Corruption in Government
Jack Abramoff was sent to jail in the States for widespread corruption. He served three-and-a-half years of a six year sentence. He was stripped of his status as one of Washington’s best-connected and most powerful lobbyists. He has an insiders view of the way corruption works. He claims it as simple as saying to someone, “You know when you’re done working on the Hill, we’d very much like you to consider coming to work for us.” He said this in an interview on CBS television’s 60 minutes. “The moment I said that to them, that was it. We owned them. And what does that mean? Every request from our office, every request of our clients, everything that we want, they’re gonna do.” Independent 14/11/11
We do things a bit differently here. We have politicians openly ‘working’ for companies and investment trusts while they are an MP. David Blunkett has so many other engagements he is reputed to make nearly a million a year. William Hague has cut down on his outside activities but he has not stopped them all. Patricia Hewitt walked out of her job as health secretary straight into a series of non-executive directorships with private health care companies. There are many, many more.
Does it matter? You betcha!
Take this little nugget from the letters page of yesterdays Guardian about the privatisation of Hinchinbrooke Hospital. “The company recruited a former aide to health secretary Andrew Lansley as head of communications. Christina Lineen spent two years working for Lansley prior to him becoming health secretary. In addition , Conservative MP for Boston and Skegness Mark Simmonds, who was a minister when the healthcare reforms were drawn up, was paid £50,000 a year to work just 10 hours a month as ‘strategic adviser’ to Circle Healthcare.” Guardian 14/11/11
At the height of the expenses scandal, Lansley featured on Question Time. He did not go down well with the audience, with his claim that the extra £30,000 per year he received for attending 10 meetings a year, was value for money and helped him in his role as an MP. The company turned out to be a private health care concern. Seed corn. 

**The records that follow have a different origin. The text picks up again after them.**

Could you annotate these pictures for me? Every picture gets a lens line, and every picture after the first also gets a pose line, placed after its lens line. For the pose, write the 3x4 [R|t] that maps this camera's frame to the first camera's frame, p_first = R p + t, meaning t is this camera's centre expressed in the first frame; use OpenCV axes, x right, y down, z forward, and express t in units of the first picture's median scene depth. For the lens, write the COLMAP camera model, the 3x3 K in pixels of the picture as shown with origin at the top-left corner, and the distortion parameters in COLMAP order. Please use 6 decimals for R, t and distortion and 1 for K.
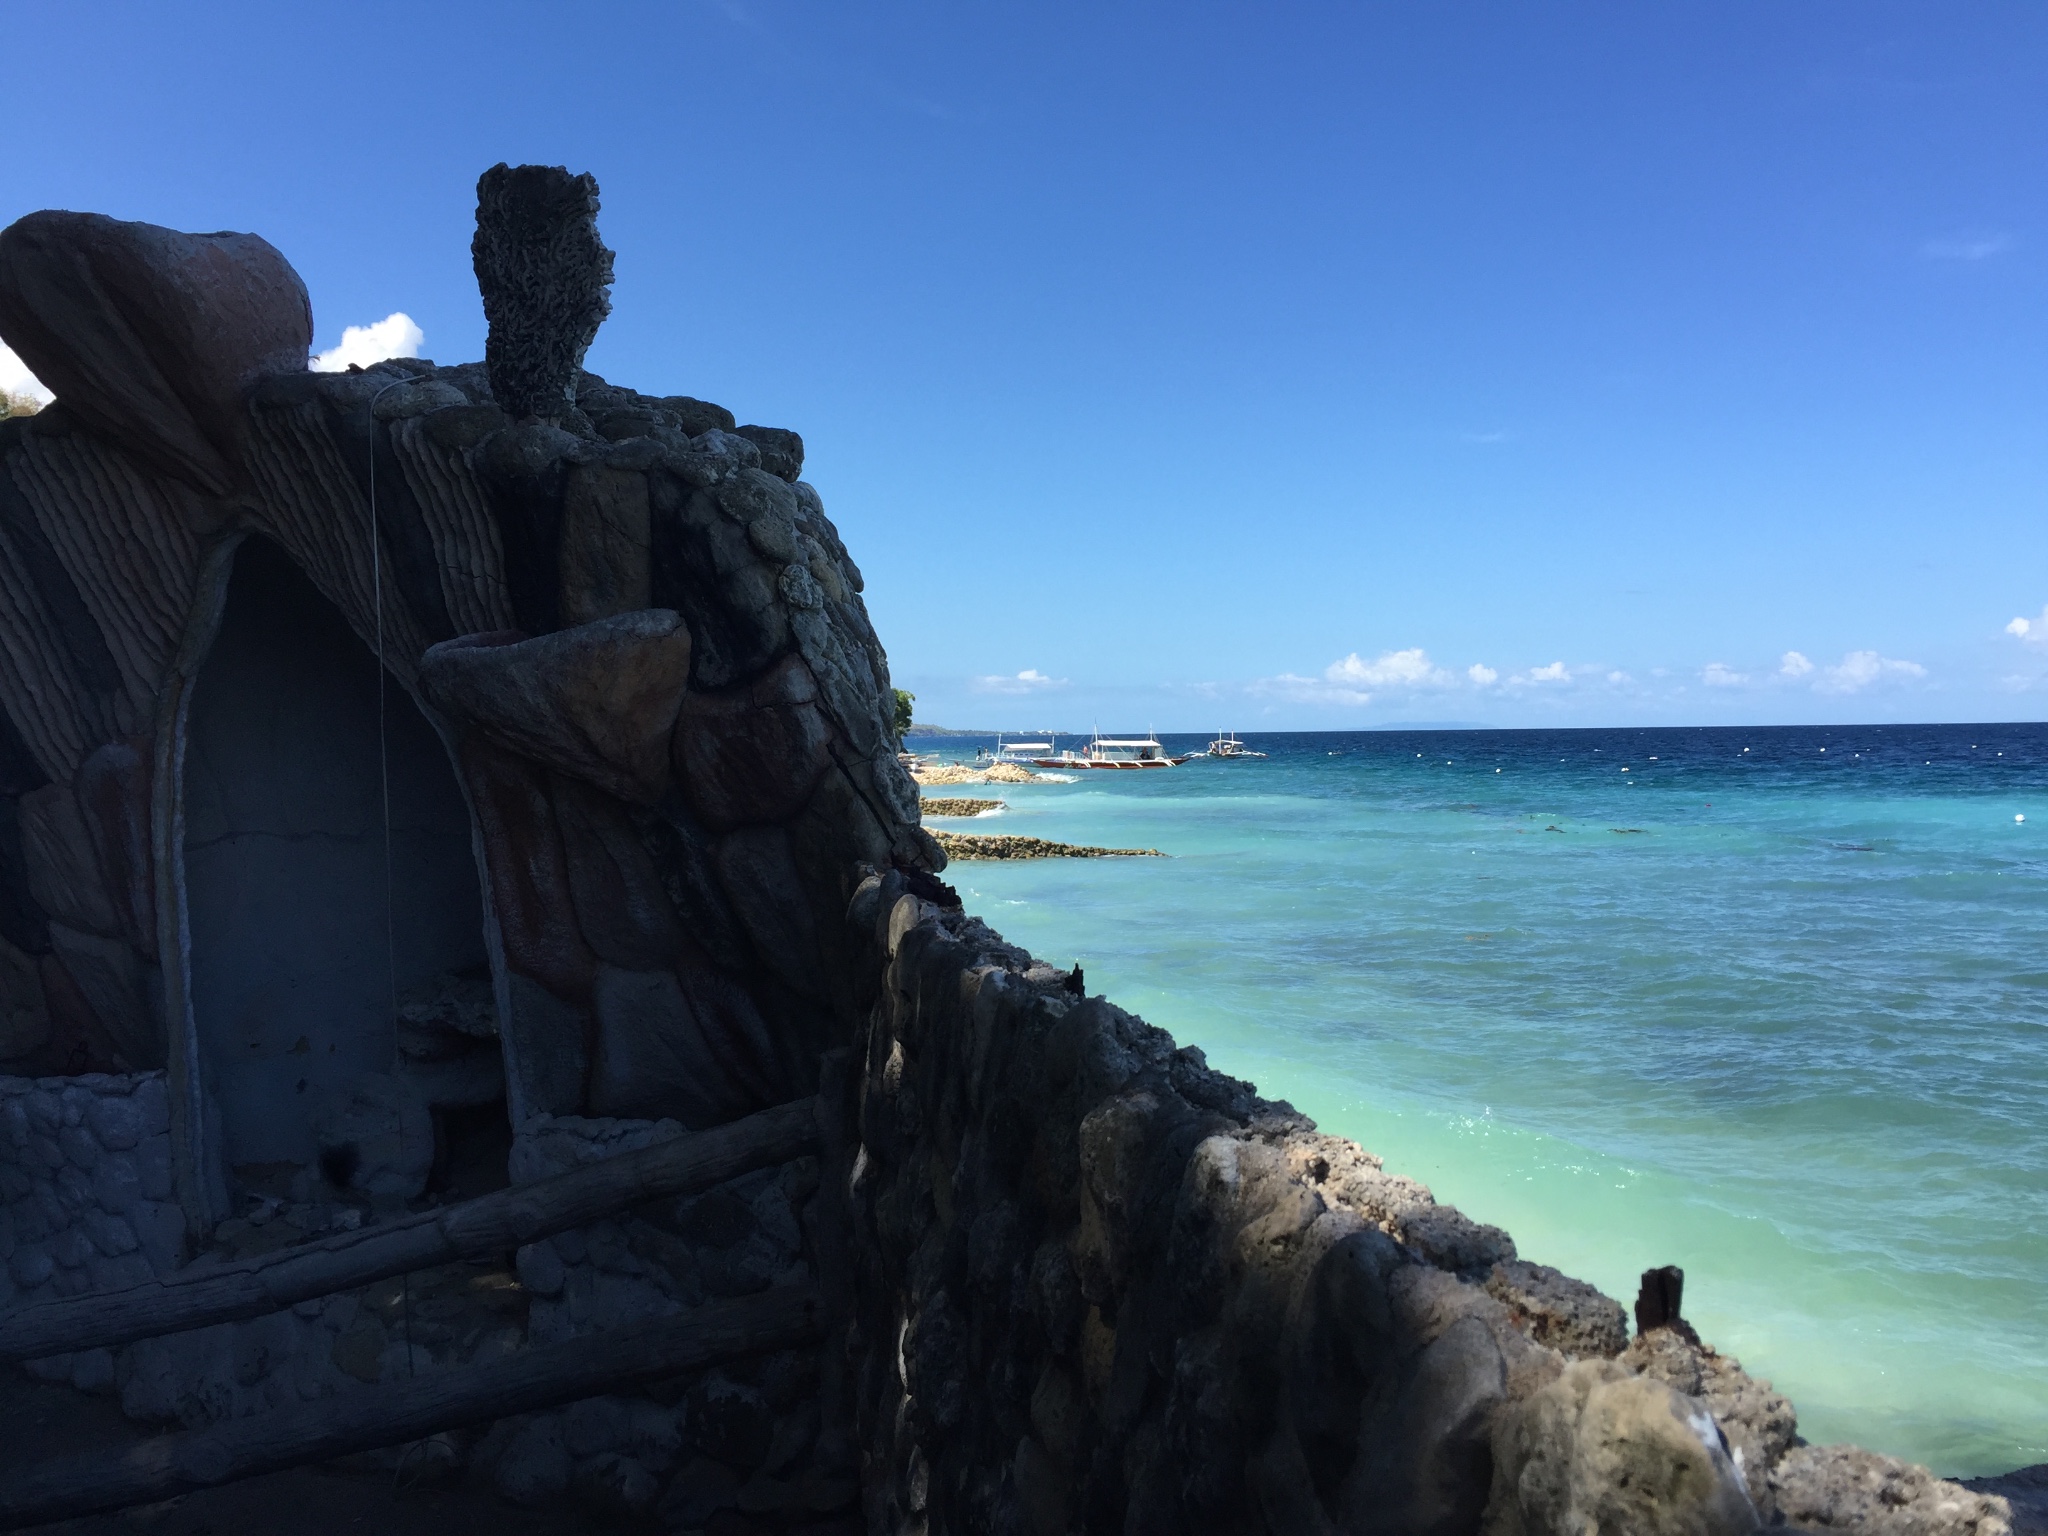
lens RADIAL K [[1765.6, 0, 1023.1], [0, 1765.6, 712.7], [0, 0, 1]] dist [0.078670, -0.102692]
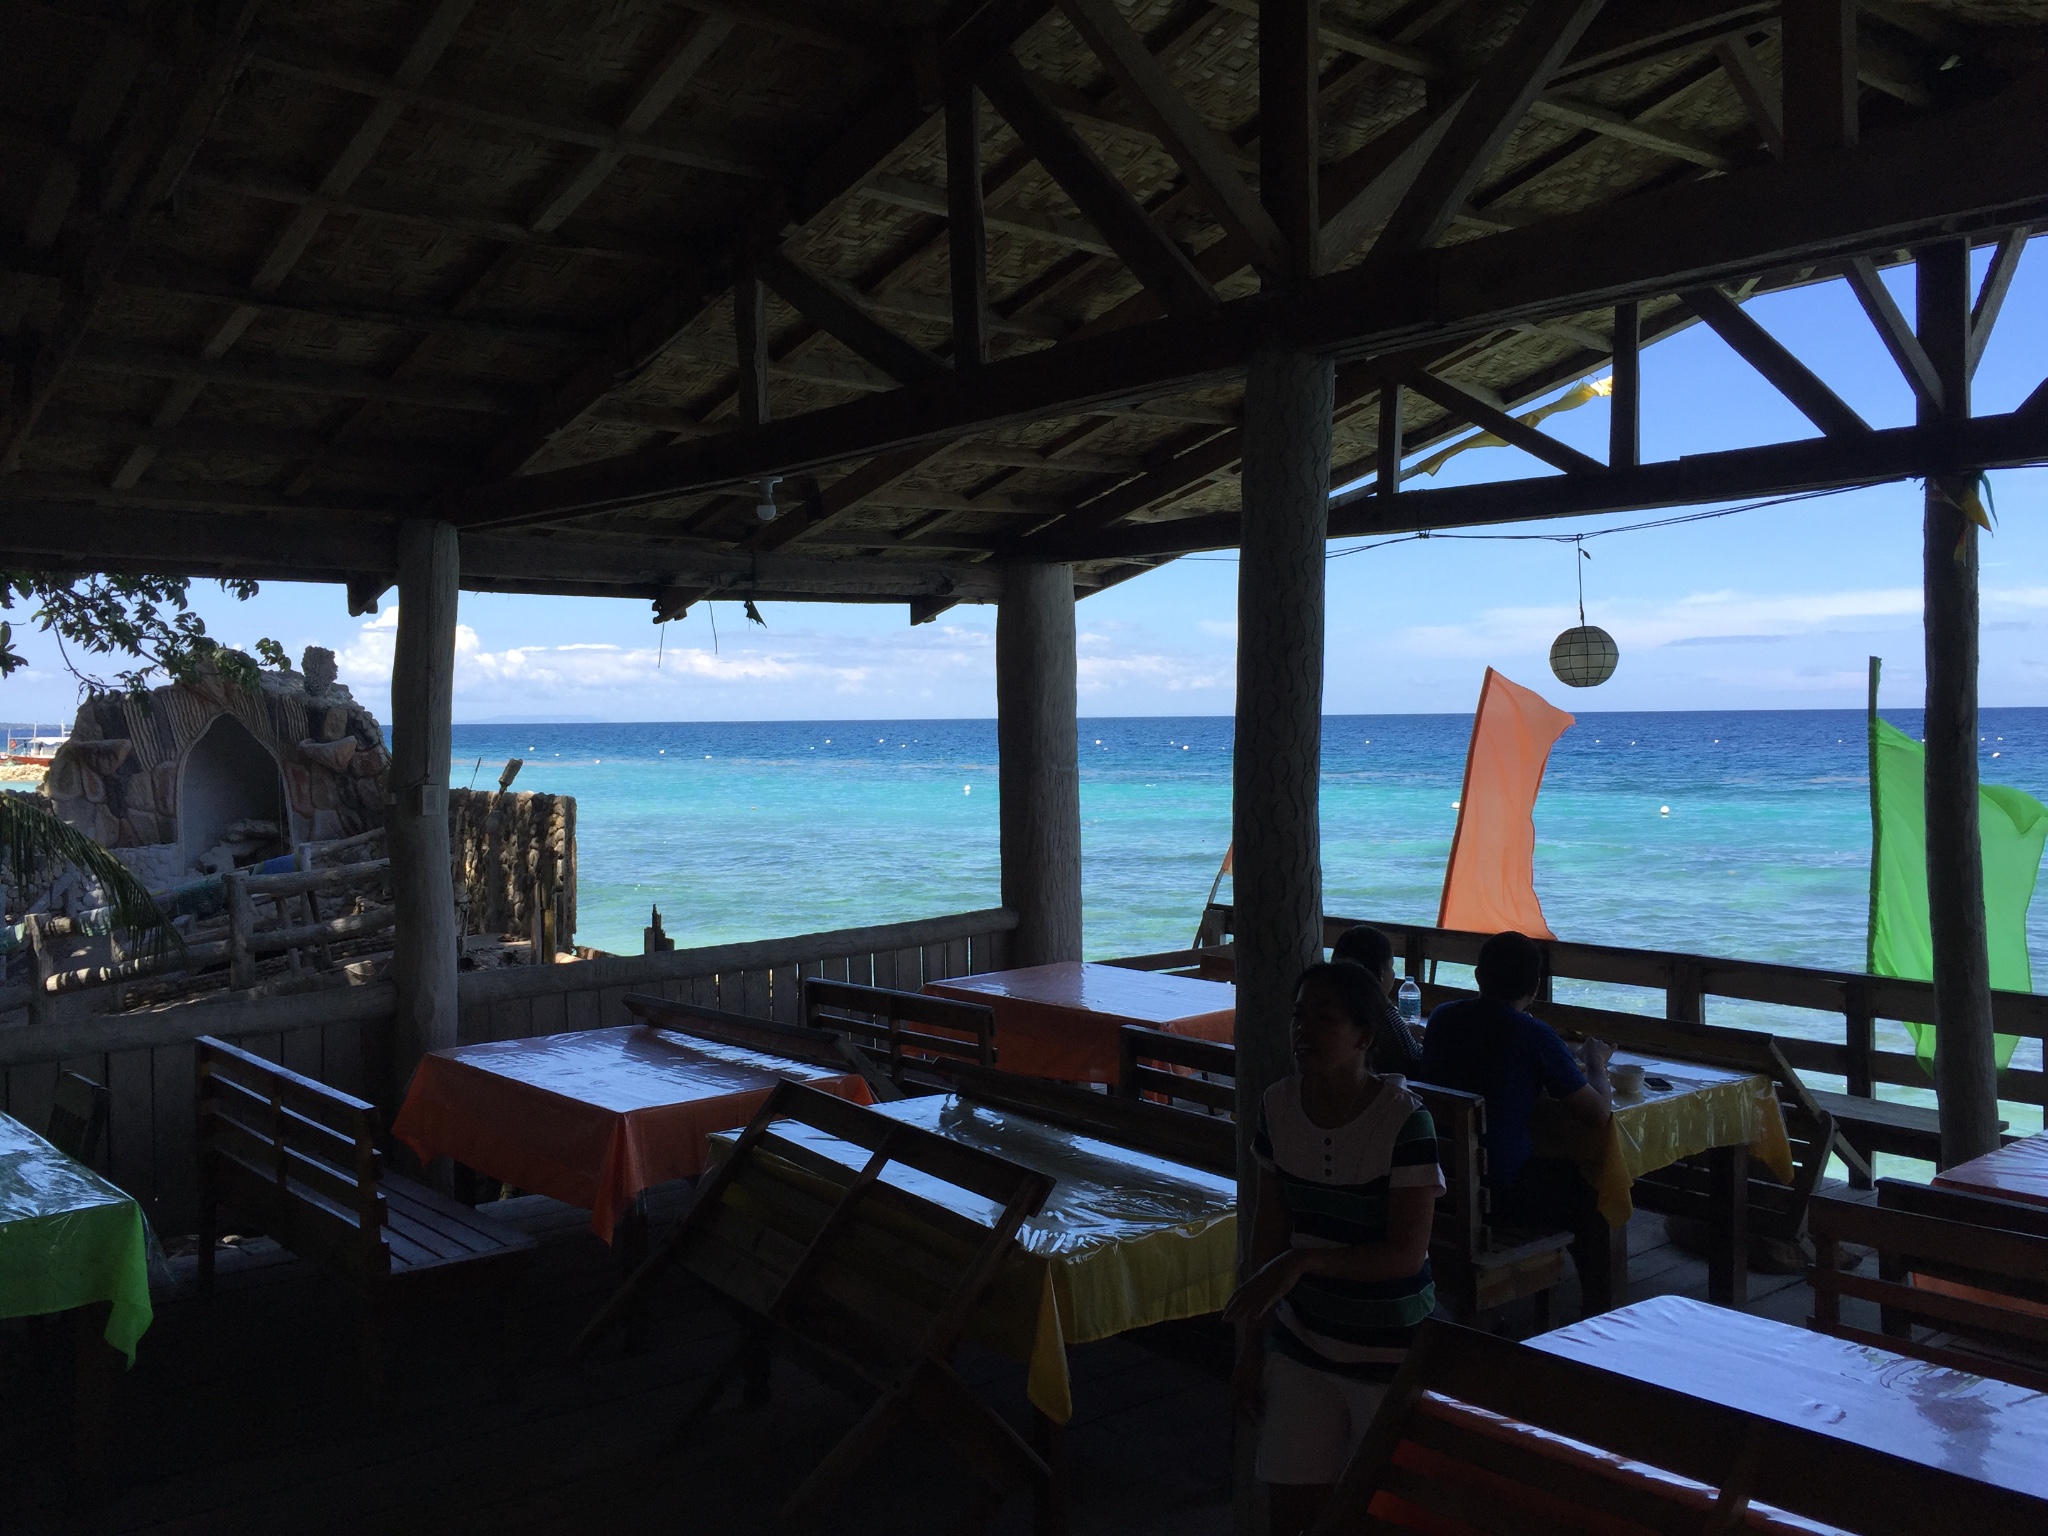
lens RADIAL K [[1765.6, 0, 1023.1], [0, 1765.6, 712.7], [0, 0, 1]] dist [0.078670, -0.102692]
pose [[0.886901, 0.005278, 0.461929, -0.779198], [-0.006293, 0.999980, 0.000657, -0.126830], [-0.461916, -0.003489, 0.886917, -4.097166]]
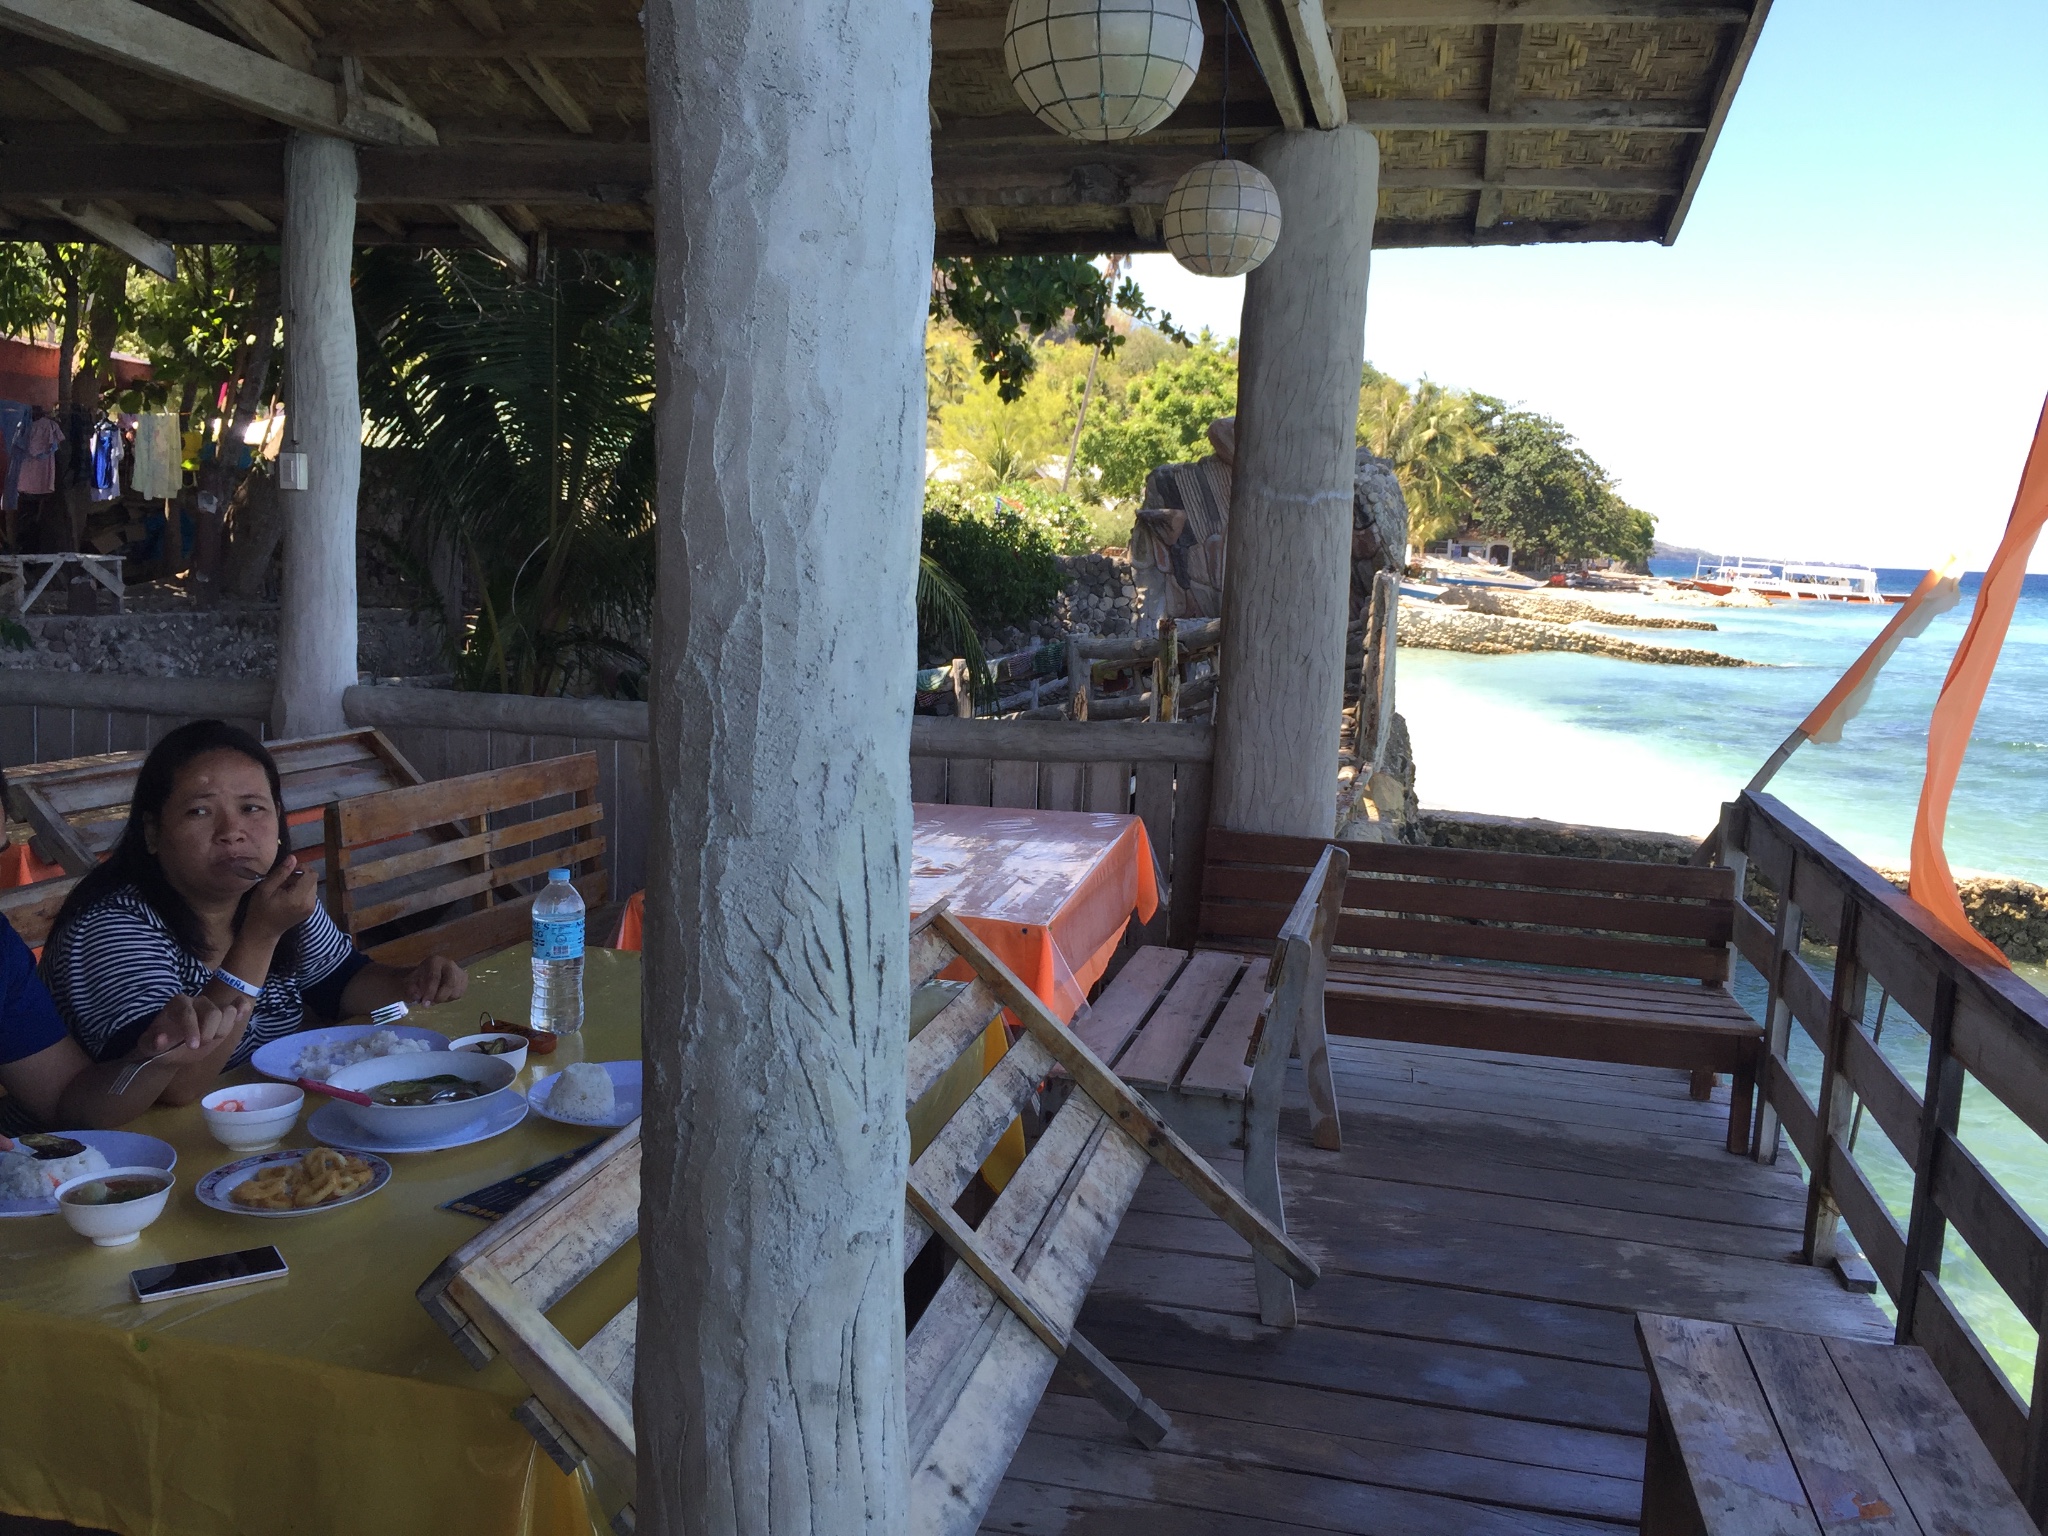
lens RADIAL K [[1765.6, 0, 1023.1], [0, 1765.6, 712.7], [0, 0, 1]] dist [0.078670, -0.102692]
pose [[0.914553, 0.089243, -0.394498, 0.820408], [-0.047030, 0.992202, 0.115428, -0.027706], [0.401723, -0.087011, 0.911618, -3.324510]]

It is no surprise to see that Lansley is sitting on a report examining the implications of his so-called reforms. Now why would he do that? The Information Commissioner has given him a further 30 days to comply and publish the report. Unfortunately, most of the votes on the bill will have been completed by then.
Our system is rotten through and through. Lansley and his cronies are among the rottenest of a deeply shitty bunch.
As Andrew Robertson, the author of the Guardian letter concluded, “Our democracy is broken.”